HandOff to answer_with_journal with argument {"reason":"To find out the user's morning wake-up times"}
Answer:
You got up at 7:00 in the morning.
FAQ
No streaming when Host outputs directly
Host Multi-Agent provides StreamToolCallChecker to determine whether Host outputs directly.
Different providers in streaming mode may output tool calls differently: some output tool calls directly (e.g., OpenAI); some output text first then tool calls (e.g., Claude). Configure a checker accordingly.
Optional.
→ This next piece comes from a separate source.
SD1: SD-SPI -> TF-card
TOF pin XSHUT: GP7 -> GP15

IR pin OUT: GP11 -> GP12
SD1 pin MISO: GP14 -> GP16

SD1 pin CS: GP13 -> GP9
If not set, the default checks whether the first “non-empty chunk” contains a tool call:
func firstChunkStreamToolCallChecker(_ context.Context, sr *schema.StreamReader[*schema.Message]) (bool, error) {
defer sr.Close()
for {
msg, err := sr.Recv()
if err == io.EOF {
return false, nil
}
if err != nil {
return false, err
}
if len(msg.ToolCalls) > 0 {
return true, nil
}
if len(msg.Content) == 0 { // skip empty chunks at the front
continue
}
return false, nil
}
}
The default implementation is suitable for: models whose Tool Call Message contains only Tool Calls.
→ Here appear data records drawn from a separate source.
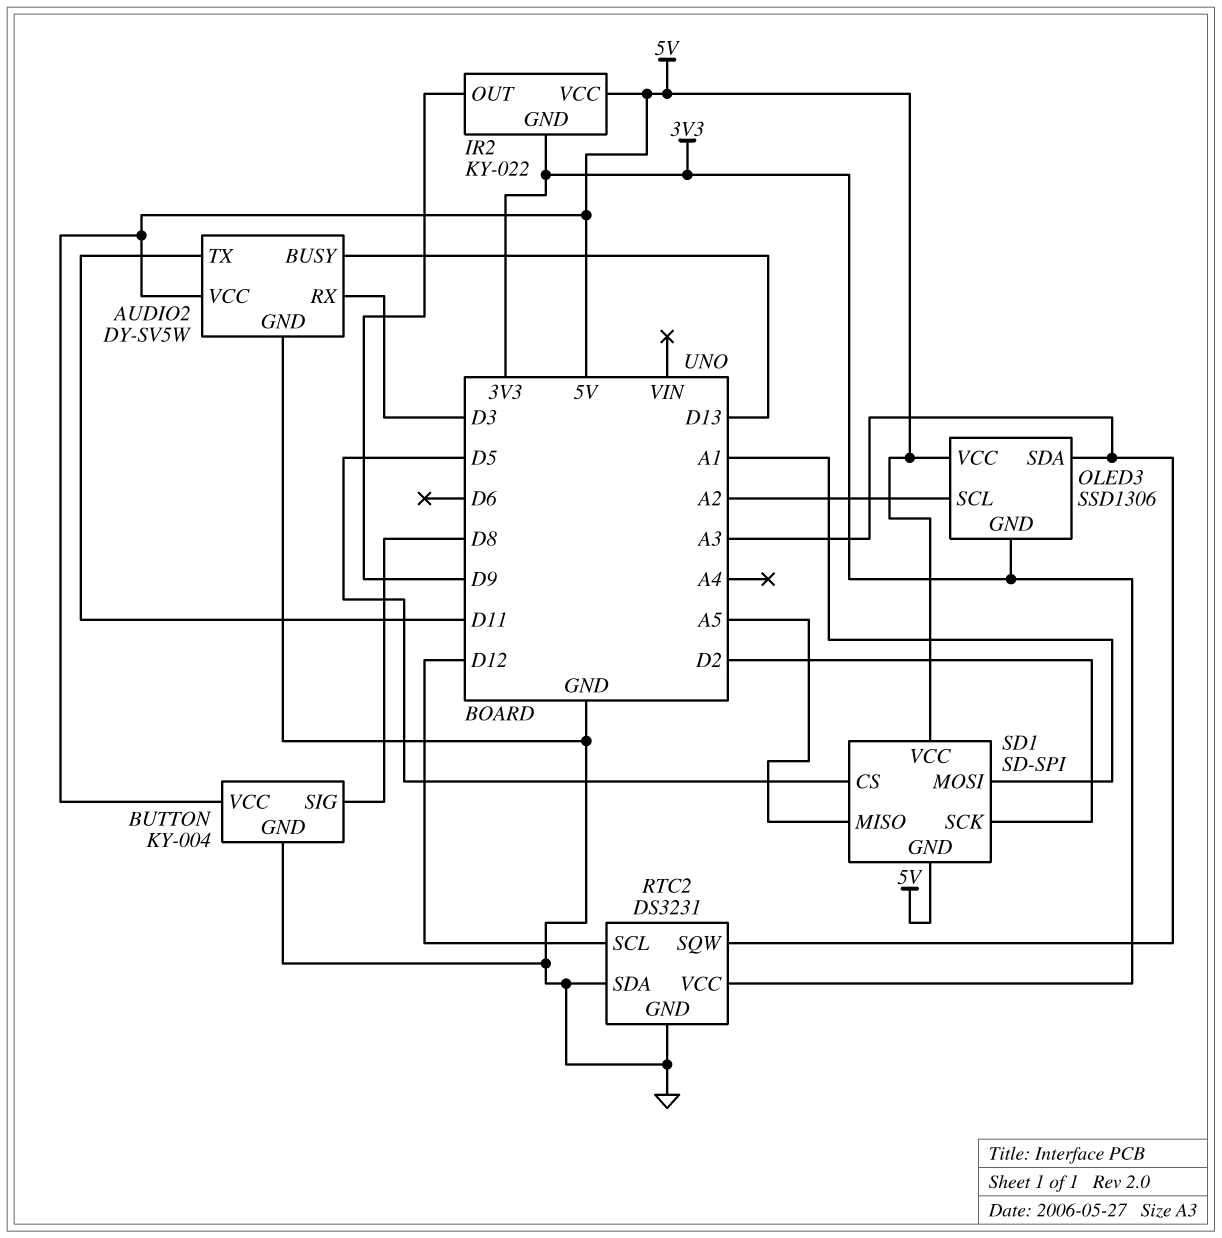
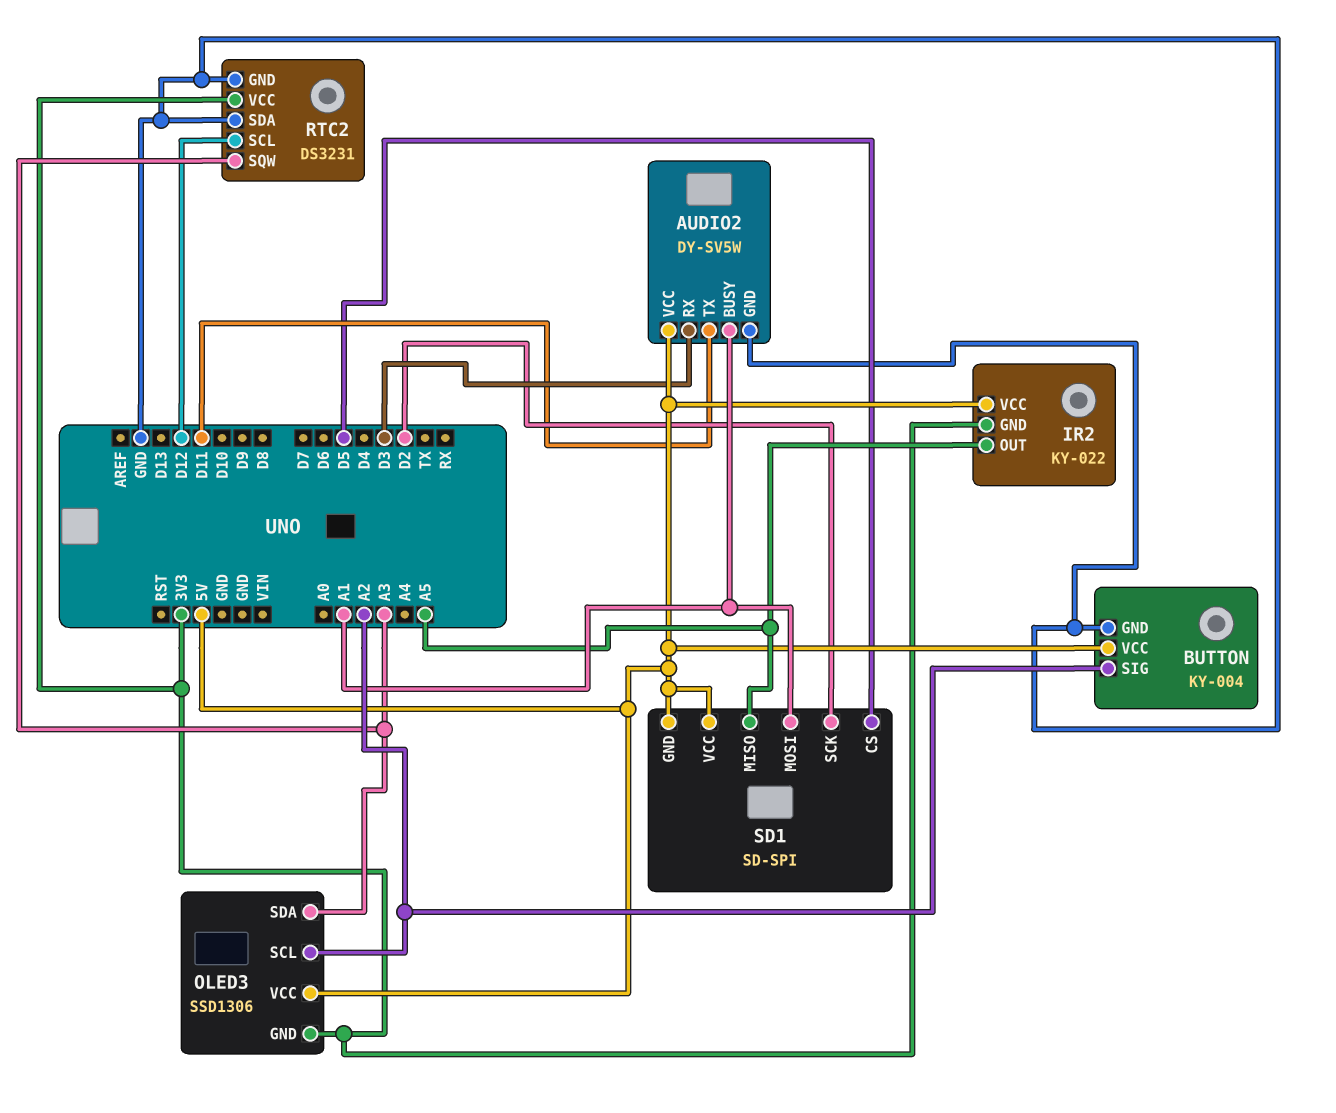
AUDIO2 pin BUSY: D13 -> A1
BUTTON pin SIG: D8 -> A2
IR2 pin OUT: D9 -> A5

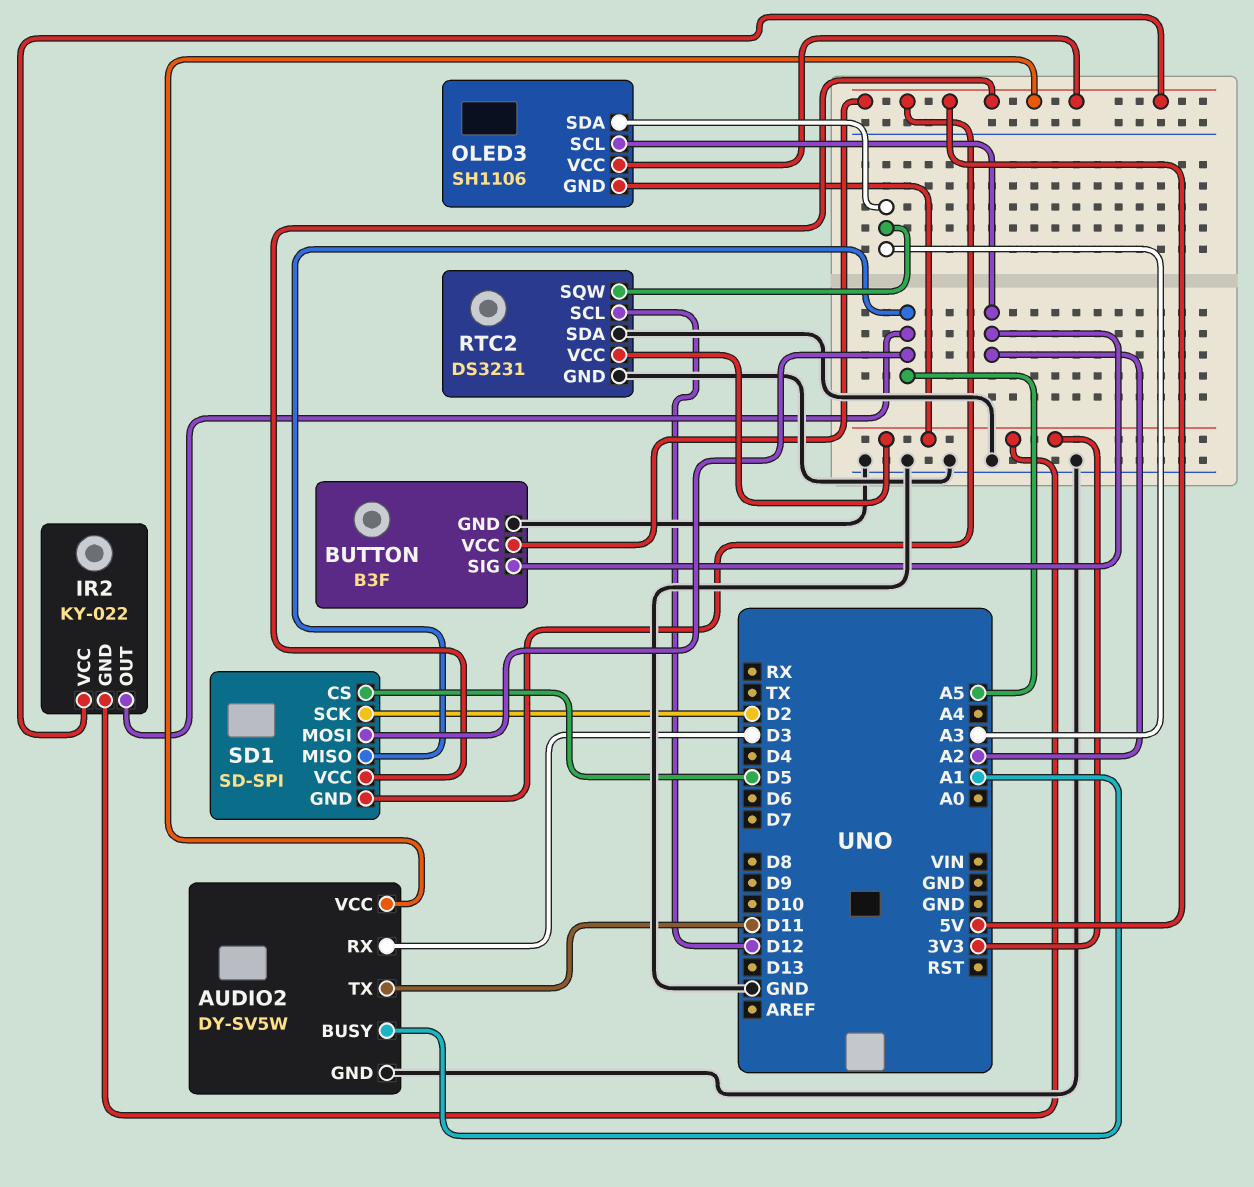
BUTTON: KY-004 -> B3F
OLED3: SSD1306 -> SH1106
SD1 pin MOSI: A1 -> A5

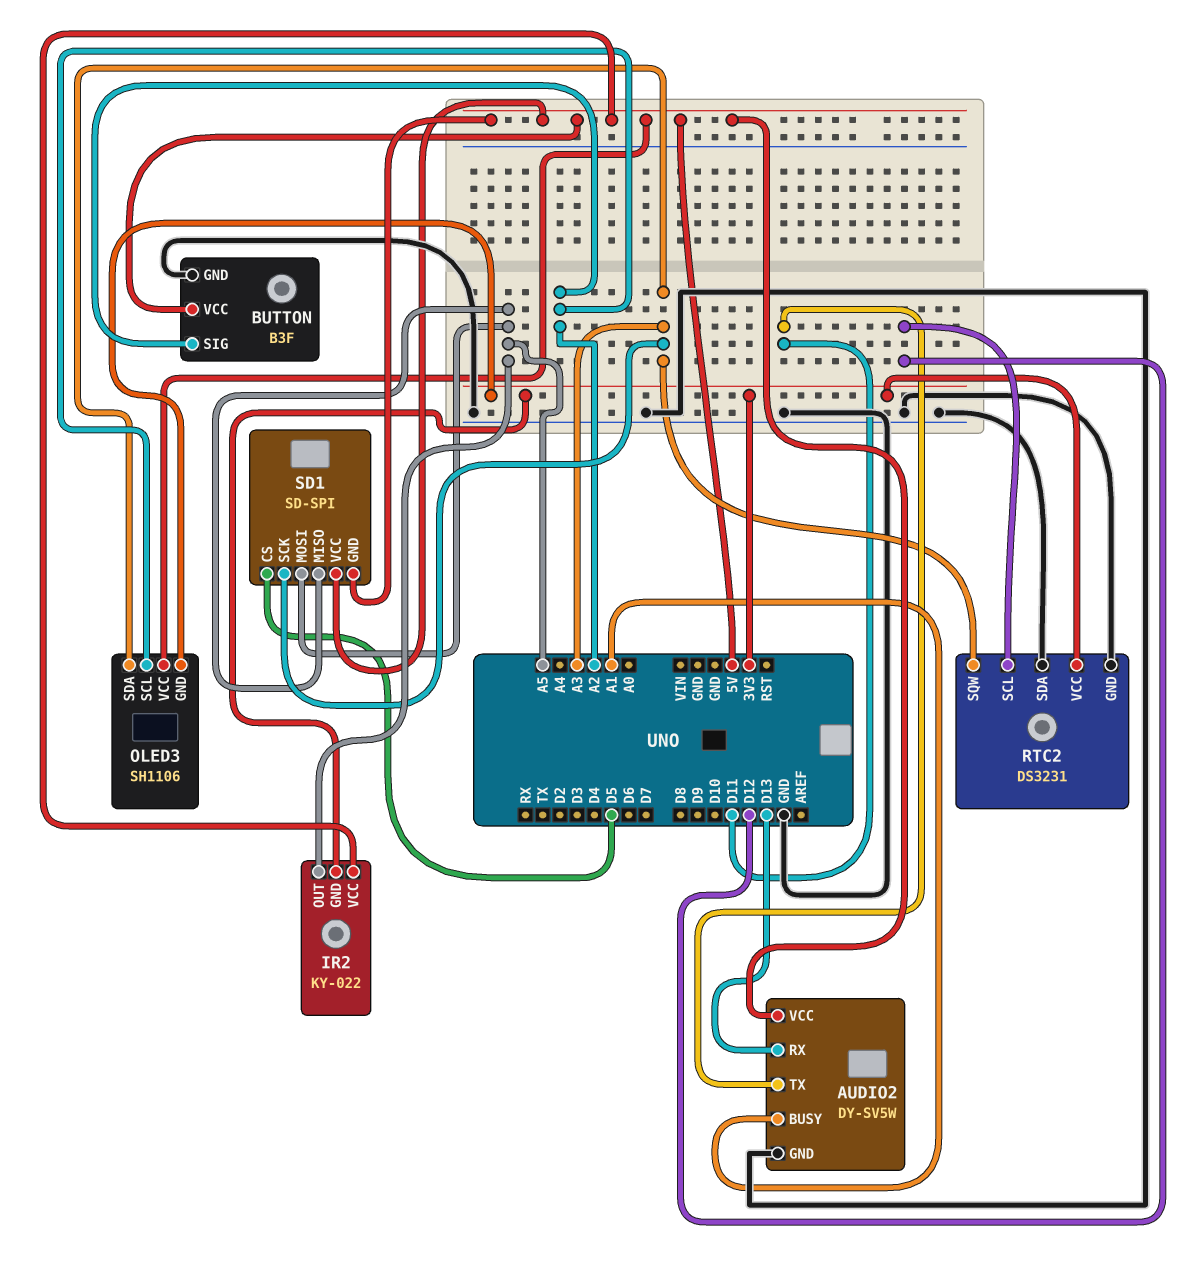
AUDIO2 pin RX: D3 -> D13
SD1 pin SCK: D2 -> A3

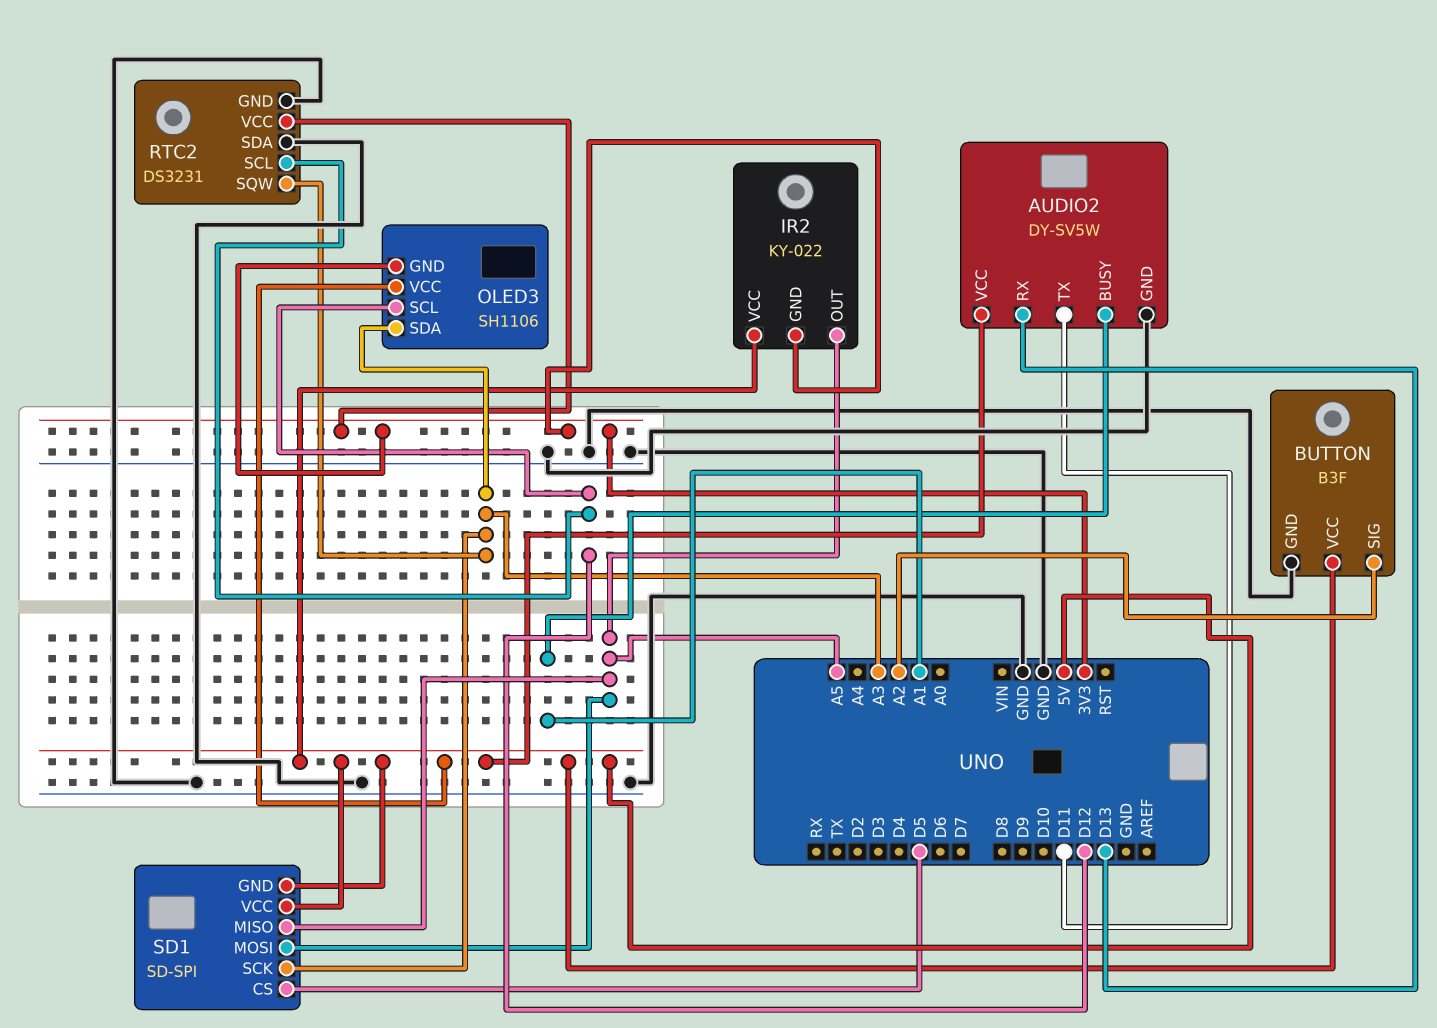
OLED3 pin SCL: A2 -> D12

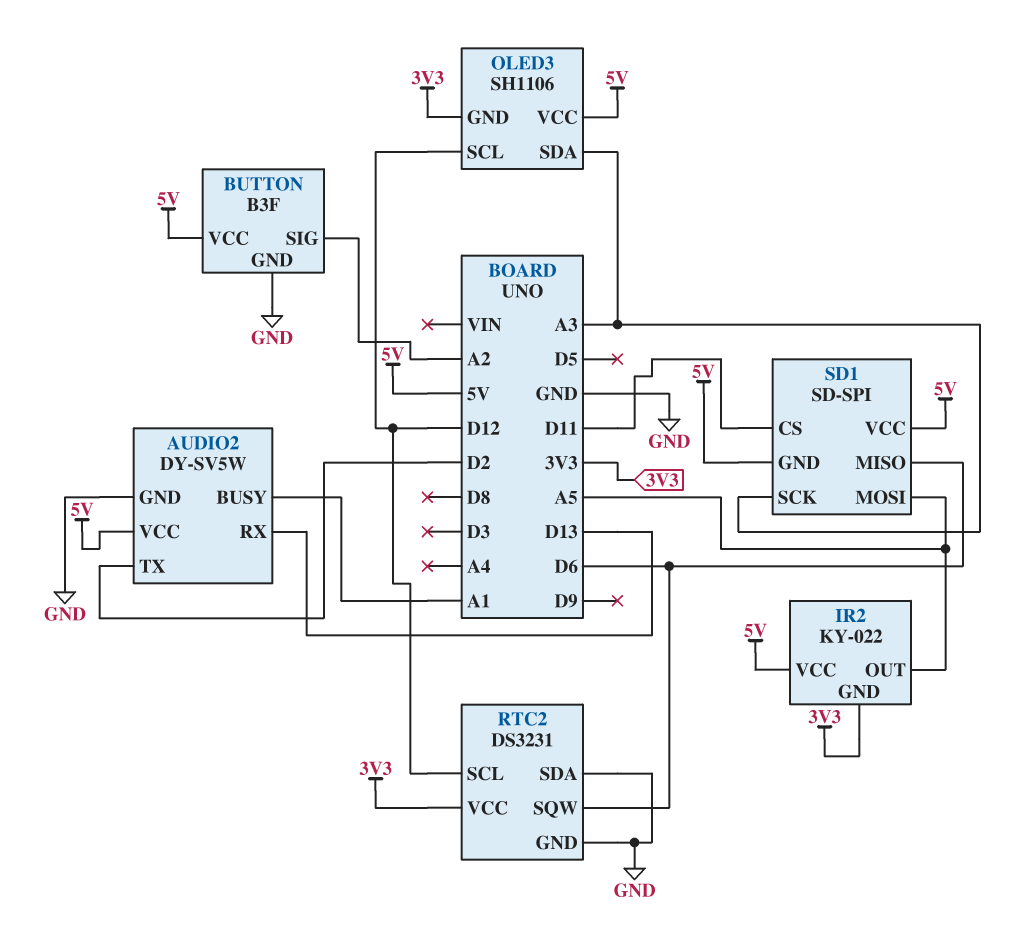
AUDIO2 pin TX: D11 -> D2
RTC2 pin SQW: A3 -> D6
SD1 pin CS: D5 -> D11
SD1 pin MISO: A5 -> D6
The default implementation is NOT suitable for: cases where there are non-empty content chunks before the Tool Call output. In such cases, you need to define a custom tool call checker:
toolCallChecker := func(ctx context.Context, sr *schema.StreamReader[*schema.Message]) (bool, error) {
defer sr.Close()
for {
msg, err := sr.Recv()
if err != nil {
if errors.Is(err, io.EOF) {
// finish
break
}
return false, err
}
if len(msg.ToolCalls) > 0 {
return true, nil
}
}
return false, nil
}
The custom StreamToolCallChecker above may need to check all chunks for ToolCalls in extreme cases, which can cause the “streaming decision” effect to be lost. To preserve the “streaming decision” effect as much as possible, the recommendation is:
💡 Try adding a prompt to constrain the model not to output additional text when calling tools, for example: “If you need to call a tool, output the tool directly, do not output text.”
Different models may be affected differently by prompts, so you need to adjust the prompt and verify the effect in actual use.
Host selects multiple Specialists
Host selects Specialists in the form of Tool Calls, so it may select multiple Specialists simultaneously as a list of Tool Calls. In this case, Host Multi-Agent routes the request to all selected Specialists simultaneously, and after all Specialists complete, it summarizes multiple Messages into one Message through the Summarizer node as the final output of Host Multi-Agent.
Users can configure a Summarizer by specifying a ChatModel and SystemPrompt to customize the Summarizer’s behavior. If not specified, Host Multi-Agent will concatenate the Message Contents from multiple Specialists and return them.